INFORMATION SHOWN:
####################
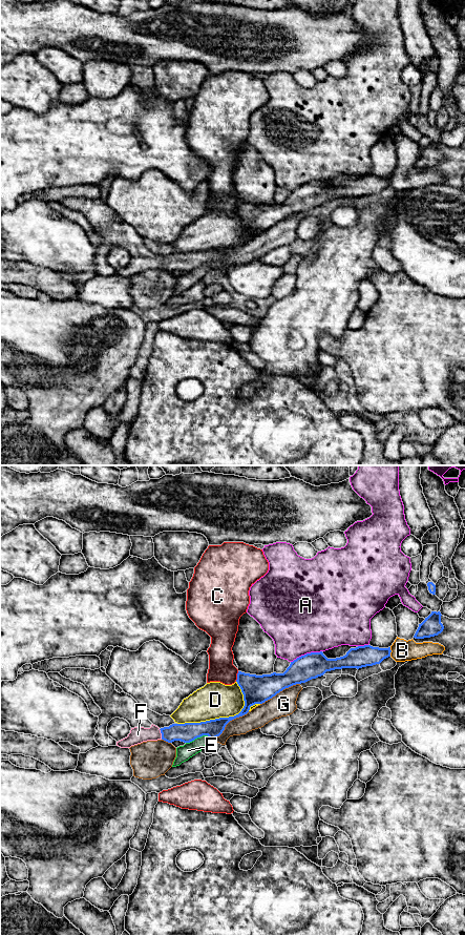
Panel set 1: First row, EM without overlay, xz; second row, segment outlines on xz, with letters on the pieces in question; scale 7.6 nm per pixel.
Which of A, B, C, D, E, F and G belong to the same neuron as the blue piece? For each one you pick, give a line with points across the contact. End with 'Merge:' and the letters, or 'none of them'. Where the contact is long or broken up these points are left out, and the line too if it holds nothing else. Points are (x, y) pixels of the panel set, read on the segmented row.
F: across xz (187, 732), (162, 734), (138, 734)
Merge: F

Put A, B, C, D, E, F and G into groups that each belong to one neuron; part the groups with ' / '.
A / B / C / D / E / F / G

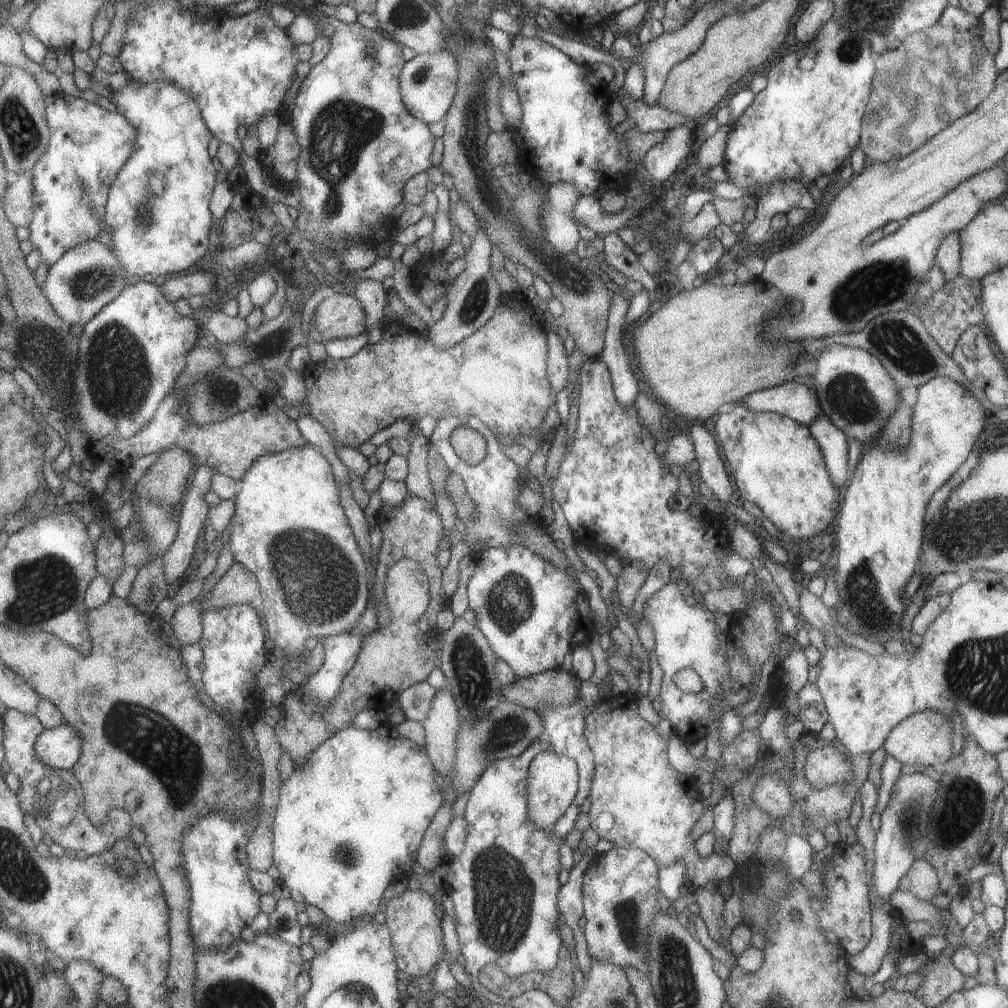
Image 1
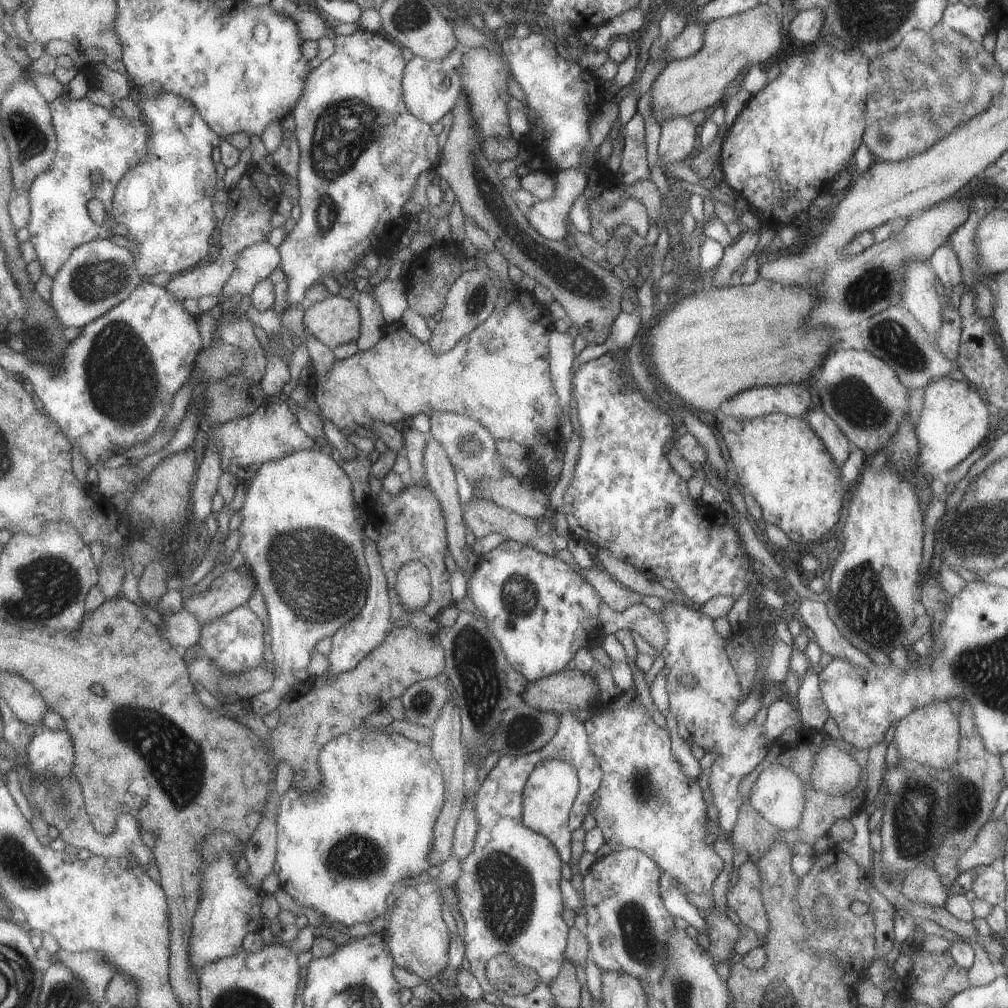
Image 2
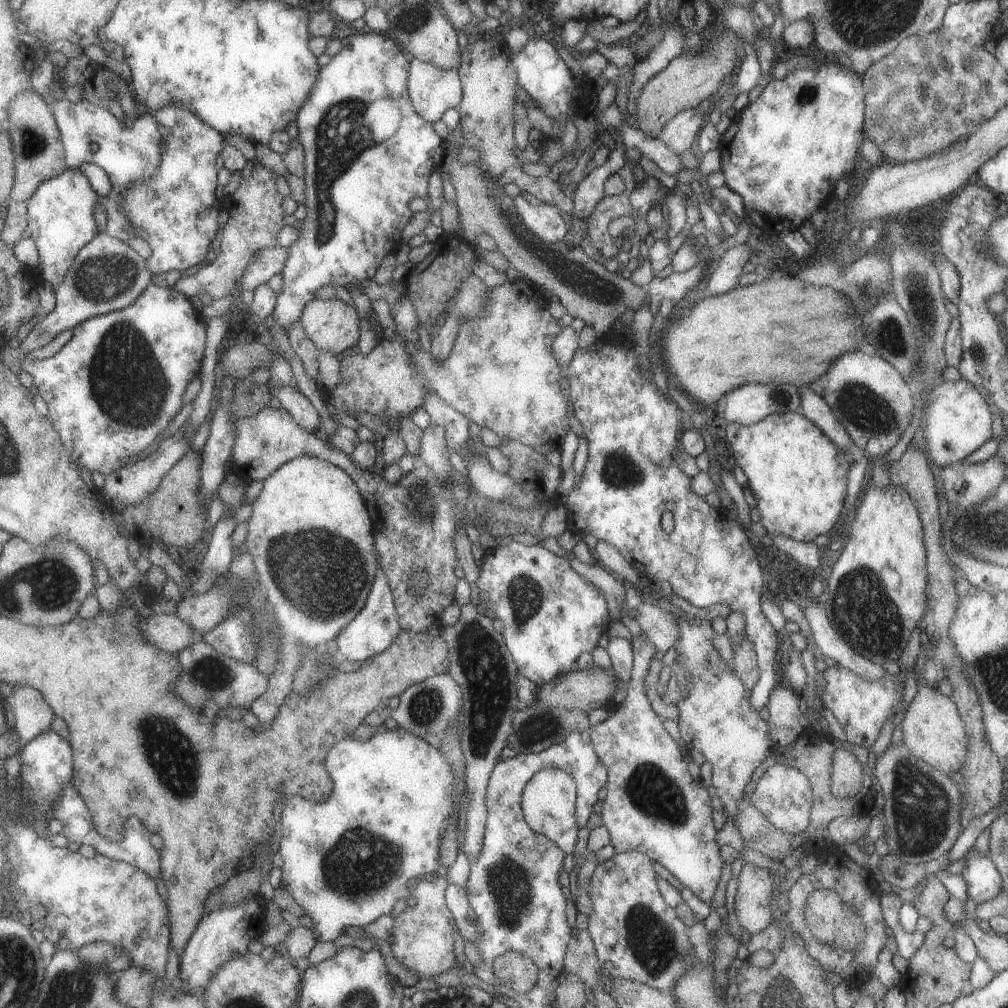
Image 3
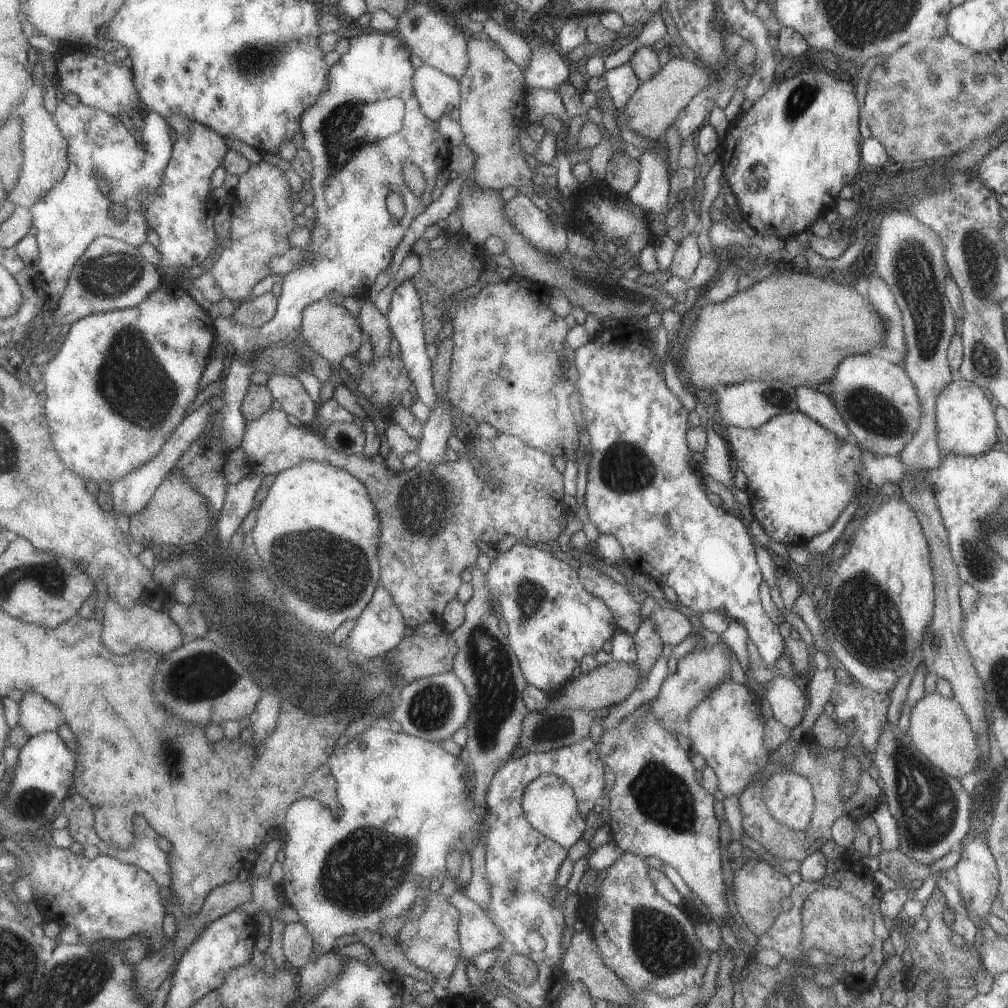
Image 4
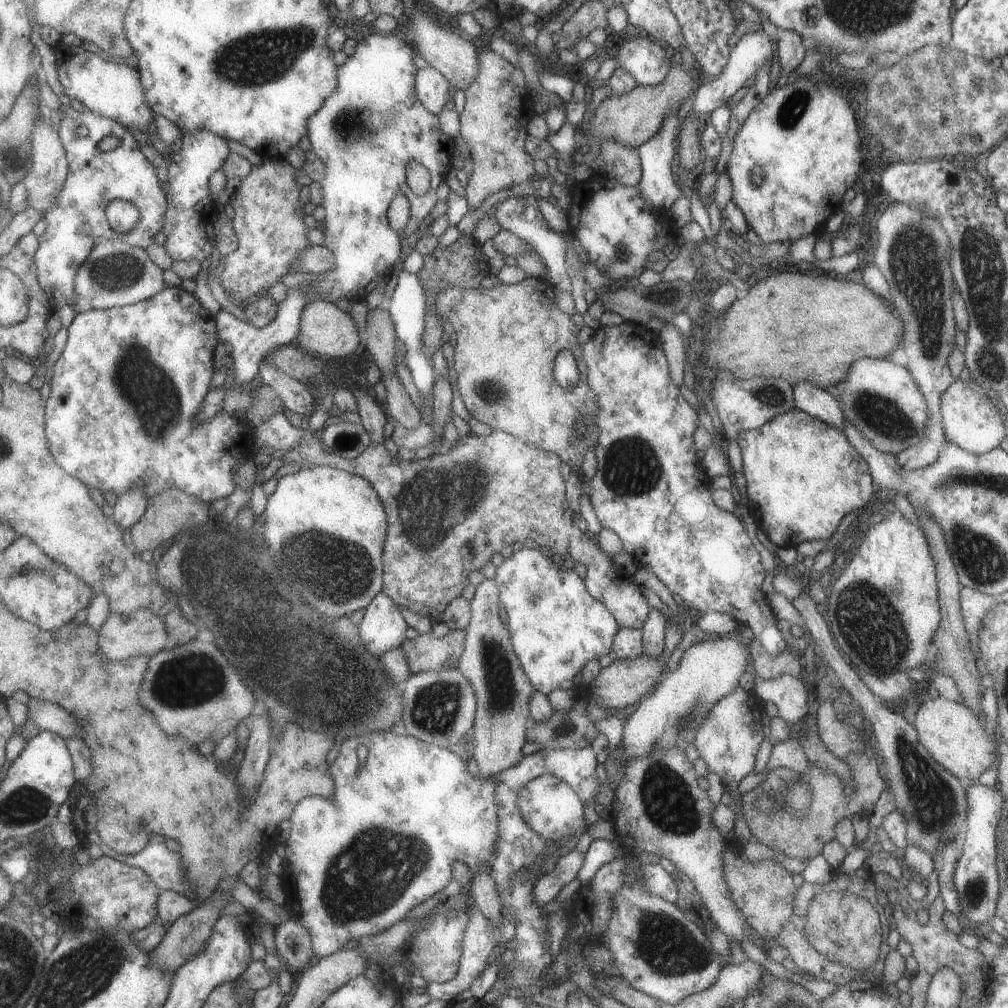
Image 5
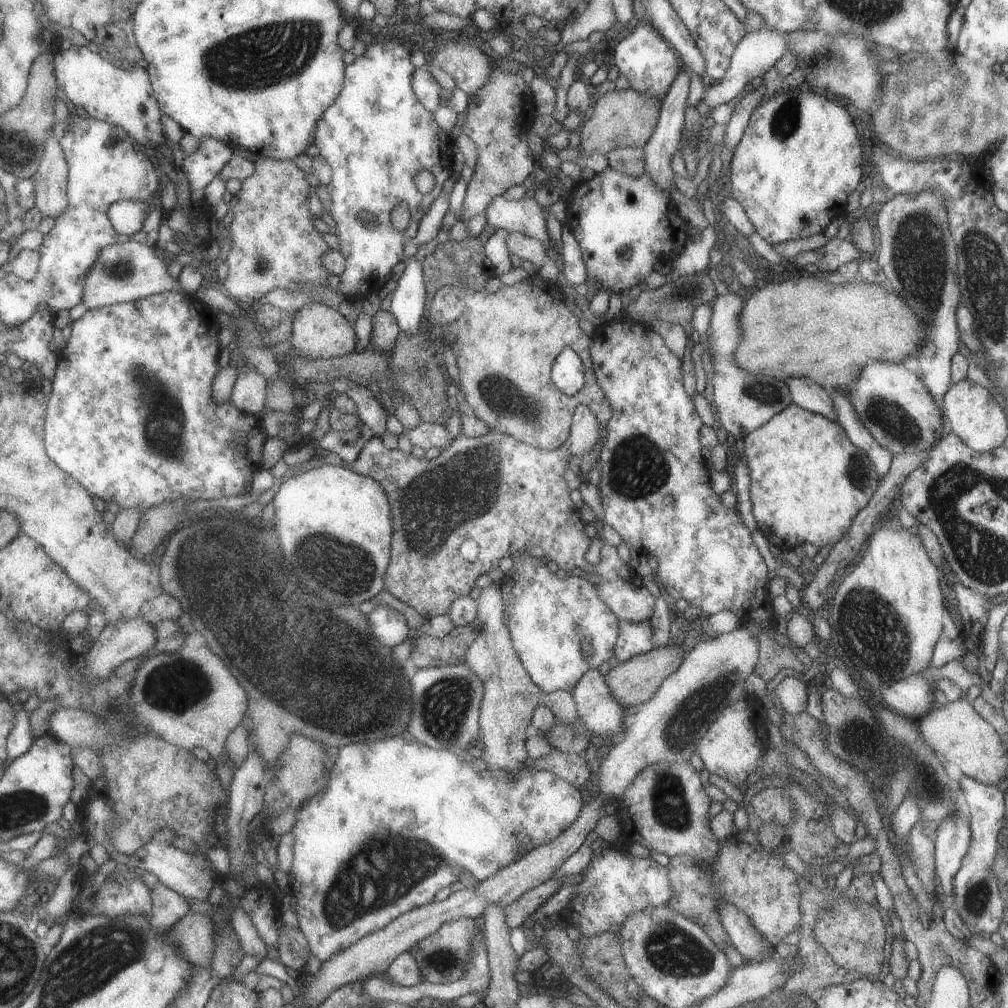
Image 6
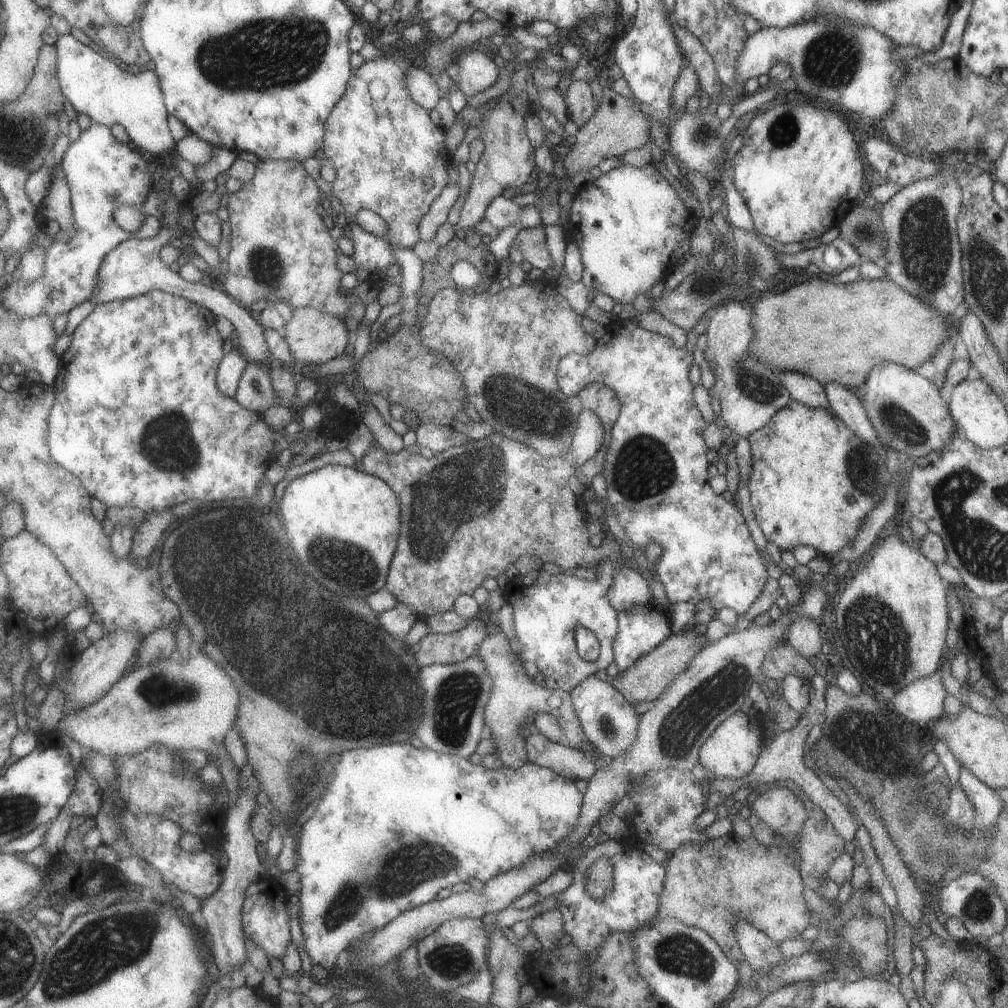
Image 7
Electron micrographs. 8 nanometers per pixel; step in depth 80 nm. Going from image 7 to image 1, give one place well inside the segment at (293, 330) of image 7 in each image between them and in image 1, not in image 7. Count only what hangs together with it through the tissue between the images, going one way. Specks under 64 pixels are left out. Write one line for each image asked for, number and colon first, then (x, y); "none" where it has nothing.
####################
Transcribe word for word only the lines from the one with "Put A, B, C, D, E, F" through the end of the listing; every picture is to be omitted.

ANSWER FOR THE TASK:
Put A, B, C, D, E, F and G into groups that each belong to one neuron; part the groups with ' / '.
A / B / C / D / E / F / G

Image 1
Image 2
Image 3
Image 4
Image 5
Image 6
Image 7
Electron micrographs. 8 nanometers per pixel; step in depth 80 nm. Going from image 7 to image 1, give one place well inside the segment at (293, 330) of image 7 in each image between them and in image 1, not in image 7. Count only what hangs together with it through the tissue between the images, going one way. Specks under 64 pixels are left out. Write one line for each image asked for, number and colon first, then (x, y); "none" where it has nothing.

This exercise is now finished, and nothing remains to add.